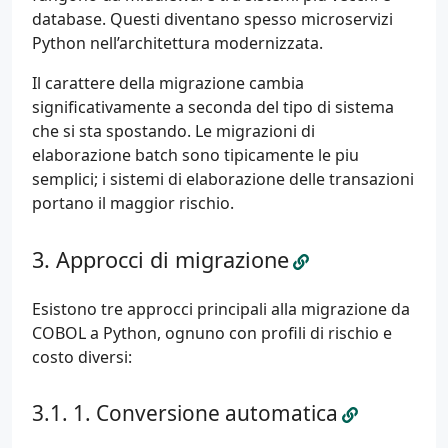
database. Questi diventano spesso microservizi
Python nell’architettura modernizzata.
Il carattere della migrazione cambia
significativamente a seconda del tipo di sistema
che si sta spostando. Le migrazioni di
elaborazione batch sono tipicamente le piu
semplici; i sistemi di elaborazione delle transazioni
portano il maggior rischio.
Approcci di migrazione
Esistono tre approcci principali alla migrazione da
COBOL a Python, ognuno con profili di rischio e
costo diversi:
1. Conversione automatica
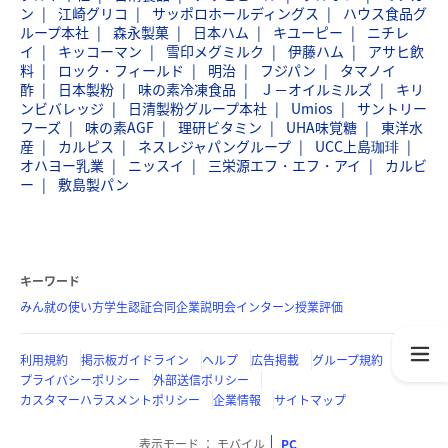
ン
江崎グリコ
サッポロホールディングス
ハウス食品グ
ループ本社
森永製菓
日本ハム
キユーピー
ニチレ
イ
キッコーマン
雪印メグミルク
伊藤ハム
アサヒ飲
料
ロック・フィールド
明治
フジパン
タマノイ
酢
日本製粉
味の素冷凍食品
Ｊ－オイルミルズ
キリ
ンビバレッジ
日清製粉グループ本社
Umios
サントリー
フーズ
味の素AGF
理研ビタミン
UHA味覚糖
東洋水
産
カルピス
ネスレジャパングループ
UCC上島珈琲
オハヨー乳業
ニッスイ
三栄源エフ・エフ・アイ
カルビ
ー
敷島製パン
キーワード
みん就の使い方
学生認証
合同企業説明会
インターン
授業評価
利用規約
掲示板ガイドライン
ヘルプ
広告掲載
グループ規約
プライバシーポリシー
外部送信ポリシー
カスタマーハラスメントポリシー
企業情報
サイトマップ
表示モード
モバイル
PC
++++++++++
Please print the entries above exactly. Skip every picture.

* **Solution to the problem**
database. Questi diventano spesso microservizi
Python nell’architettura modernizzata.
Il carattere della migrazione cambia
significativamente a seconda del tipo di sistema
che si sta spostando. Le migrazioni di
elaborazione batch sono tipicamente le piu
semplici; i sistemi di elaborazione delle transazioni
portano il maggior rischio.
Approcci di migrazione
Esistono tre approcci principali alla migrazione da
COBOL a Python, ognuno con profili di rischio e
costo diversi:
1. Conversione automatica
ン
江崎グリコ
サッポロホールディングス
ハウス食品グ
ループ本社
森永製菓
日本ハム
キユーピー
ニチレ
イ
キッコーマン
雪印メグミルク
伊藤ハム
アサヒ飲
料
ロック・フィールド
明治
フジパン
タマノイ
酢
日本製粉
味の素冷凍食品
Ｊ－オイルミルズ
キリ
ンビバレッジ
日清製粉グループ本社
Umios
サントリー
フーズ
味の素AGF
理研ビタミン
UHA味覚糖
東洋水
産
カルピス
ネスレジャパングループ
UCC上島珈琲
オハヨー乳業
ニッスイ
三栄源エフ・エフ・アイ
カルビ
ー
敷島製パン
キーワード
みん就の使い方
学生認証
合同企業説明会
インターン
授業評価
利用規約
掲示板ガイドライン
ヘルプ
広告掲載
グループ規約
プライバシーポリシー
外部送信ポリシー
カスタマーハラスメントポリシー
企業情報
サイトマップ
表示モード
モバイル
PC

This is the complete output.